The original regulation read:
The absence of parents or legal guardians does not prevent the full exercise of the right to information for children and adolescents, and it is mandatory that all information and clarifications regarding the interruption of pregnancy be provided in a clear and accessible manner...
It is the duty of the State, the family and society to respect the autonomy of children and adolescents in relation to the exercise of their rights, refraining from any act that constrains, threatens or causes fear, shame or guilt as a result of the decision to interrupt pregnancy.
According to the resolution, minors who were at odds with their parents or legal guardians regarding their pregnancy could receive free legal support to get abortions, the Straits Times noted.
In addition, g1.globo.com stated, "If the presence of those responsible may cause 'physical, mental or social damage to the child or adolescent, and if they have decision-making capacity', the professional must ensure that the procedure is carried out even without the parents' consent."
In other words, the idea of parental rights or protections was presumed suspect, while the state claimed that abortion was best for the minor regardless of the situation with the minor's parents. No thought was given to the fact that abortion itself may be damaging to the child or adolescent, not to mention deadly to the preborn child.
Supporting the new initiative, Senator Damares Alves stated that the previous measure overlooked and undermined the authority of parents and guardians in making decisions about the care of girls and adolescents who have endured sexual violence.
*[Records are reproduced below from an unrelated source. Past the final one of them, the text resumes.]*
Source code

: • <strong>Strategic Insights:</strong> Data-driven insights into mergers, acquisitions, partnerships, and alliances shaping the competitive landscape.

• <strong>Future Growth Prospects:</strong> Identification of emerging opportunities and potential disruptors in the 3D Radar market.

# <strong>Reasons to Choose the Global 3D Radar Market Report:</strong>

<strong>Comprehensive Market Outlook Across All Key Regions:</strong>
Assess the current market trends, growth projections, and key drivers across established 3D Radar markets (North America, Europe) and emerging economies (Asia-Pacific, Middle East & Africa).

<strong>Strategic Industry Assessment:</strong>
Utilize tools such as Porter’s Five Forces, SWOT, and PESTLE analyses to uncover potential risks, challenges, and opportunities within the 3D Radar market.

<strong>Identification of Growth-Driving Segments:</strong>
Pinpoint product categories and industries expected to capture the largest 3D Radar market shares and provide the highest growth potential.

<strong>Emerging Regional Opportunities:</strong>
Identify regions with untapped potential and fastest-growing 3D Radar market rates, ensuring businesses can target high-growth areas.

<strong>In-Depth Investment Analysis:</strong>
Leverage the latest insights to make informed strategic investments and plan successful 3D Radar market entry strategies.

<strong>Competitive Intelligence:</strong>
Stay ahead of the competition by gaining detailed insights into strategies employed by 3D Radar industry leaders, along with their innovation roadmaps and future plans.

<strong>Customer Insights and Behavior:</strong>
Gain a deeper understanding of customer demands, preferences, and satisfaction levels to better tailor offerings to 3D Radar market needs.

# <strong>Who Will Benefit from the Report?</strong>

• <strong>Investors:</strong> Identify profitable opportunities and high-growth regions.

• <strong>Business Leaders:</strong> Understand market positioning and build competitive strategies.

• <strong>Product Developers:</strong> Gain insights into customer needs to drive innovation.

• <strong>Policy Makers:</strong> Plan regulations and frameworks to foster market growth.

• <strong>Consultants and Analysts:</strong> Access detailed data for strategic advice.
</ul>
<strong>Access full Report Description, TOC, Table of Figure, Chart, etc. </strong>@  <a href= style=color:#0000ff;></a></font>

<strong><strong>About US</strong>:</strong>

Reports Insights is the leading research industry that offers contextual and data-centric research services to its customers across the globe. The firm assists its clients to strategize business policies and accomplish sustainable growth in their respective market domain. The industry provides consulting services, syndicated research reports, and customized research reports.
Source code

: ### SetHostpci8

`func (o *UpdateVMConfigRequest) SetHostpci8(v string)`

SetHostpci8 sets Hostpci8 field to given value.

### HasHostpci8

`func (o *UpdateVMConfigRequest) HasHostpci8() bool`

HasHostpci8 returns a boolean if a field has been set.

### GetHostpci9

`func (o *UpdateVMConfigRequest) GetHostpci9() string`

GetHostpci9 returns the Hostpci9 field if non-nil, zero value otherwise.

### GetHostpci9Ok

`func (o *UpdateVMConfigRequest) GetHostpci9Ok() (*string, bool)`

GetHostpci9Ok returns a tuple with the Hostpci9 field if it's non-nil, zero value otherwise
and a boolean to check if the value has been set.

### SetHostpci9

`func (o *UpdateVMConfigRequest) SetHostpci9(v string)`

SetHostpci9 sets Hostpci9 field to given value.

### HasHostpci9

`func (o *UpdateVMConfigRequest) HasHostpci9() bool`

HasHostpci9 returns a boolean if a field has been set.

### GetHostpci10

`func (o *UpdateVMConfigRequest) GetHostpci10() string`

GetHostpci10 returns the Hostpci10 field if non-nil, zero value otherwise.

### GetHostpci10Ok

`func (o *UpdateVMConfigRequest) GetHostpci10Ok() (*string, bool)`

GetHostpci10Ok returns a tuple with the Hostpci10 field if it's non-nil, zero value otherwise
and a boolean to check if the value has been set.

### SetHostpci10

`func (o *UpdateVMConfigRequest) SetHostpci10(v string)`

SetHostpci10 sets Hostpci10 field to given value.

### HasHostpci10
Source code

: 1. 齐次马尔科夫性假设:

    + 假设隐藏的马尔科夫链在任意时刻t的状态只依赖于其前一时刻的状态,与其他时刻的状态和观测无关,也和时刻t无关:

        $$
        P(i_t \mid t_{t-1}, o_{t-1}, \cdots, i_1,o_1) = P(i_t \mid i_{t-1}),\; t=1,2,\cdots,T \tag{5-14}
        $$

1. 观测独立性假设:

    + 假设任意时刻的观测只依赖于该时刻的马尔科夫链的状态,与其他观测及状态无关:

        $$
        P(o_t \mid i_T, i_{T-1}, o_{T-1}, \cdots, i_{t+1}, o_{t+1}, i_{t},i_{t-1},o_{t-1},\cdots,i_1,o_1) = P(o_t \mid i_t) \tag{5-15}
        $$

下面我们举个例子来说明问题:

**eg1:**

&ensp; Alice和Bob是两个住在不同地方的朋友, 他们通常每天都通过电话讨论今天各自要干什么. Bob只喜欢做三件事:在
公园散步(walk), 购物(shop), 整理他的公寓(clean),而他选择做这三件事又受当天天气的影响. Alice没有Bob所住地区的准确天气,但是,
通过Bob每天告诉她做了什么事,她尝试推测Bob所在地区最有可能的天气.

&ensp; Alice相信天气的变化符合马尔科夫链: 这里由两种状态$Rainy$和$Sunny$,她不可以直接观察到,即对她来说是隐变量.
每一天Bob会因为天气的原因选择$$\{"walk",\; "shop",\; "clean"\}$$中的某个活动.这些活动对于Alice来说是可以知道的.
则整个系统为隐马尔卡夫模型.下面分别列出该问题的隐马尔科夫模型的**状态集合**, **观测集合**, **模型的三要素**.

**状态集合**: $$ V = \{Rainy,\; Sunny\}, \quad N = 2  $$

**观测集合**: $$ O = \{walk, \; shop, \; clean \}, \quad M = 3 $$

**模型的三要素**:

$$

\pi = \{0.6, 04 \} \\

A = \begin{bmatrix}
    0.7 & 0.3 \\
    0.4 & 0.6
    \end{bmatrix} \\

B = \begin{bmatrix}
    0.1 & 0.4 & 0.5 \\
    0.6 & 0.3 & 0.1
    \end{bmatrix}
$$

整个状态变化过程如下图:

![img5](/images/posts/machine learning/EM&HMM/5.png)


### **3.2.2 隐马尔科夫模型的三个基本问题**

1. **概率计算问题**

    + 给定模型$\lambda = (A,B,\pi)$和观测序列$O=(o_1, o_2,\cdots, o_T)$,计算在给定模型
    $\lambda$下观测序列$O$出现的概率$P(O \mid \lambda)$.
Under Brazil’s penal code, abortion is punishable by up to four years of jail time, except in cases involving rape, risks to the mother’s life, or grave fetal brain abnormalities.
Though both the Senate and the Chamber of Deputies have passed the measure, it must still overcome a final legislative step: obtaining support from allies of former president Jair Bolsonaro.
The debate on abortion in Brazil has been particularly intense because the country’s present law enables abortion in limited cases, including cases of rape. However, pro-lifers have contended that even those exceptions have been stretched into a de facto abortion right that ignores the preborn child’s humanity.
Cases involving minors can be emotionally charged and politically misused. One widely publicized Brazilian case involving a 10-year-old rape victim showcased how abortion advocates often use tragic situations as reason to widen abortion laws, instead of showing life-affirming alternatives to safeguard vulnerable children, without killing innocent preborn lives.
Brazil’s move to limit abortion in cases involving child rape victims is not a reduction in compassion but a refusal to solve one violence by committing another, against another innocent human being. Two wrongs do not constitute a right. Additionally, abortion can also worsen psychological harm by adding grief, guilt, or regret to the original trauma of the victim, particularly when the victim subsequently learns that the procedure did not address her unresolved pain of being raped.
The rape of a child is a grave injustice, but aborting a preborn child in the womb does not heal the violence; it merely adds to another casualty. The child in the womb is not the criminal and should not be made to suffer and die for the sin of the rapist. As the true culprit is the perpetrator, he should be pursued, prosecuted, and punished to the fullest extent of the law.
The most life-affirming response is immediate protection, trauma-informed care, prosecution of the rapist, and practical support for the mother and preborn child, instead of abortion.